One year after Matador, Pedro Almodovar’s Law of Desire codified the techniques that would define Almodovar’s works for years. The first film made under Almodovar’s El Deseo production company, Law of Desire is one of Almodovar’s few explicitly queer films made in the time of AIDS. Depending on how you squint, this film is either a daring fantasy that never mentions the disease, an irresponsible film that celebrates sexuality, or a metaphor for HIV itself. There’s no explicit mention of the disease, but there is a hell of a lot of sex and death.
Porn director Pablo (Eusebio Poncela) is in love with Juan (Michael Molina), a conflicted, possibly closeted, gay boy who won’t actually have sex with Pablo. Instead of fucking, they drink and do Ambien until they pass out naked in each other’s arms. That is, until Pablo leaves the big city for his rural hometown, leaving Pablo on his own to succumb to the insistent wiles of the sexily psychotic rich boy Antonio (Antonio Bandaras). Despite there being 10,000 red flags within their first five minutes of meeting, Pablo is thinking with his dick and takes Antonio home with him to bone.
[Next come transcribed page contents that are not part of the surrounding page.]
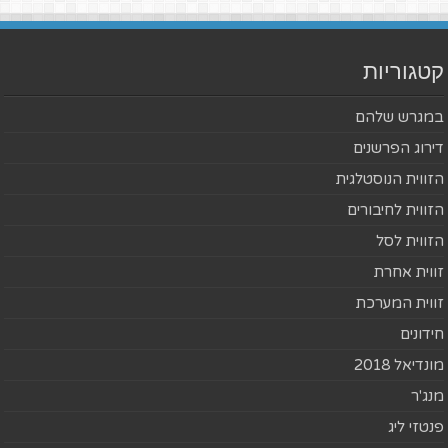
קטגוריות
במגרש שלהם
דירוג הפרשנים
הזווית הנוסטלגית
הזווית לחיבורים
הזווית לסל
זווית אחרת
זווית המערכת
חידונים
מונדיאל 2018
מנג'ר
פנטזי ליג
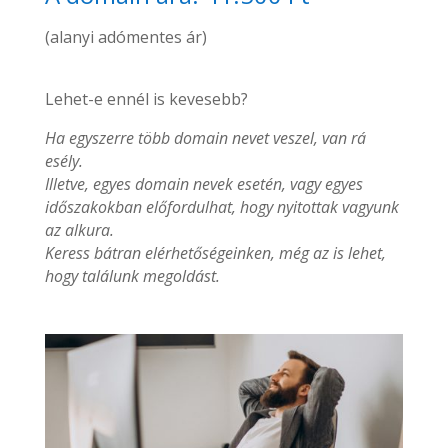
(alanyi adómentes ár)
Lehet-e ennél is kevesebb?
Ha egyszerre több domain nevet veszel, van rá
esély.
Illetve, egyes domain nevek esetén, vagy egyes
időszakokban előfordulhat, hogy nyitottak vagyunk
az alkura.
Keress bátran elérhetőségeinken, még az is lehet,
hogy találunk megoldást.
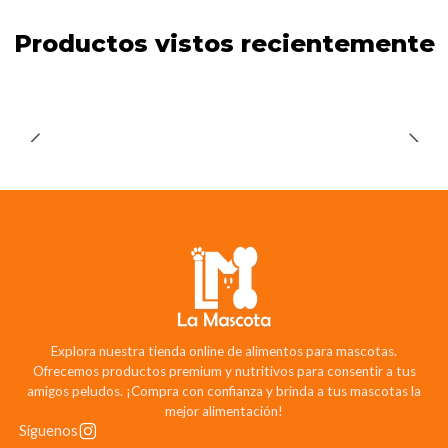
Productos vistos recientemente
Explora nuestra tienda online de alimentos para mascotas.
Ofrecemos productos premium y nutritivos para consentir a tus
amigos peludos. ¡Compra con confianza y brinda a tus mascotas la
mejor alimentación!
Síguenos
Mind you, Pablo is also crazy. When he receives a sexy postcard from Juan, he types out the letter that Juan should have sent him, and sends it to Juan to sign and send back so Pablo can have his fantasy relationship. This sort of obsessive controlling mindset makes Pablo think he can control Antonio, who is crazy and privileged enough to think he can get away with controlling everything. Their torrid week together extends past the point of no return, turning into a sickness between the two.
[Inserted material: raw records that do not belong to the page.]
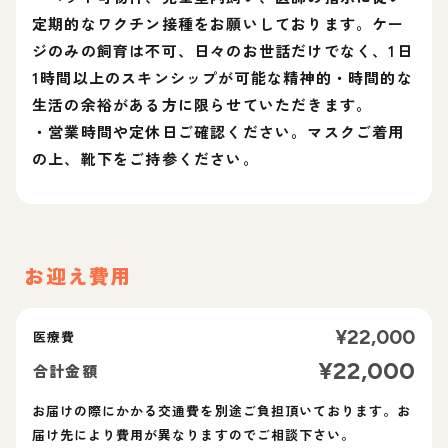
定期的なワクチン接種をお願いしております。ケー
ジのみの飼育は不可、日々のお世話だけでなく、1日
1時間以上のスキンシップが可能な精神的・時間的な
生活の余裕がある方に限らせていただきます。
・営業時間や定休日ご確認ください。マスクご着用
の上、靴下をご持参ください。
お迎え費用
¥
22,000
医療費
¥
22,000
合計金額
お届けの際にかかる交通費を別途ご負担頂いております。お
届け先により費用が異なりますのでご相談下さい。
Re-rated NC-17 in 2005, Law of Desire confronts queer sexuality head on. In the opening porn short, an offscreen commanding voice tells a young strapping man to strip, admire himself in a mirror, and then pleasure himself. The joke is that this short is being redubbed, moans and all, by older men who bear no semblance to the man on screen. It’s an Almodovarian hall of mirrors that plays out through shirts, boyfriends and family members.
All of these characters have that rich Almodovarian off-screen life that his movies are famed for. Unlike the earlier Matador, Almodovar gives these characters a history, a family, and social connections beyond the core story. Pablo, being an older man, is most connected to his sister and her family. Juan and Antonio are younger and more attached to their mother. Both Juan and Antonio are products of their home life, whether it is a conservative rural life or an overprotective life of privilege. By allowing the characters to breathe, Law of Desire cements Pedro’s reputation as a consummate storyteller, obsessed with trashy torrid subject matter and telenovela continuity.
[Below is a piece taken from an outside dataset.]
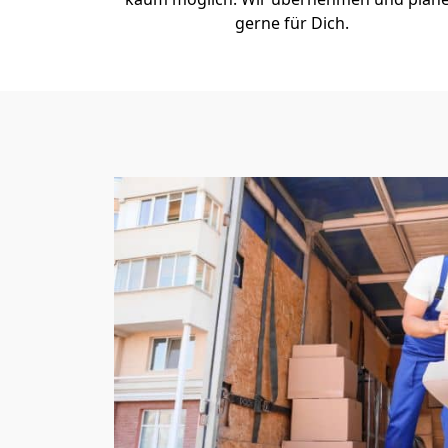
gerne für Dich.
But, what about that AIDS reference I hinted at earlier? On one side, the fear of sex is key to the gay experience in the late 80s. In other documentaries, those directors posited that the BDSM community inadvertently got a bigger boost because much of that sex was non-penetrative, and yet it simulated a sexual human connection. Here, Juan is not having sex with Pablo…though it could be from being conflicted about his sexuality, about his conservative background, or about the HIV that’s going around. Antonio, on the other hand, is a killer (who may or may not be on the DL) willing to have copious amounts of unprotected sex with Pablo (if not other men).
The complications and moral ambiguity within Law of Desire allow for multiple readings, but they also combine for being a portrait of human sexuality. There is little judgment here beyond the age-old adage “Don’t give it up to crazy people.” In essence, this is what we come to Almodovar films for, well told yarns filled with topical discussion starters interesting well-rounded characters. It’s fun to watch a director bloom.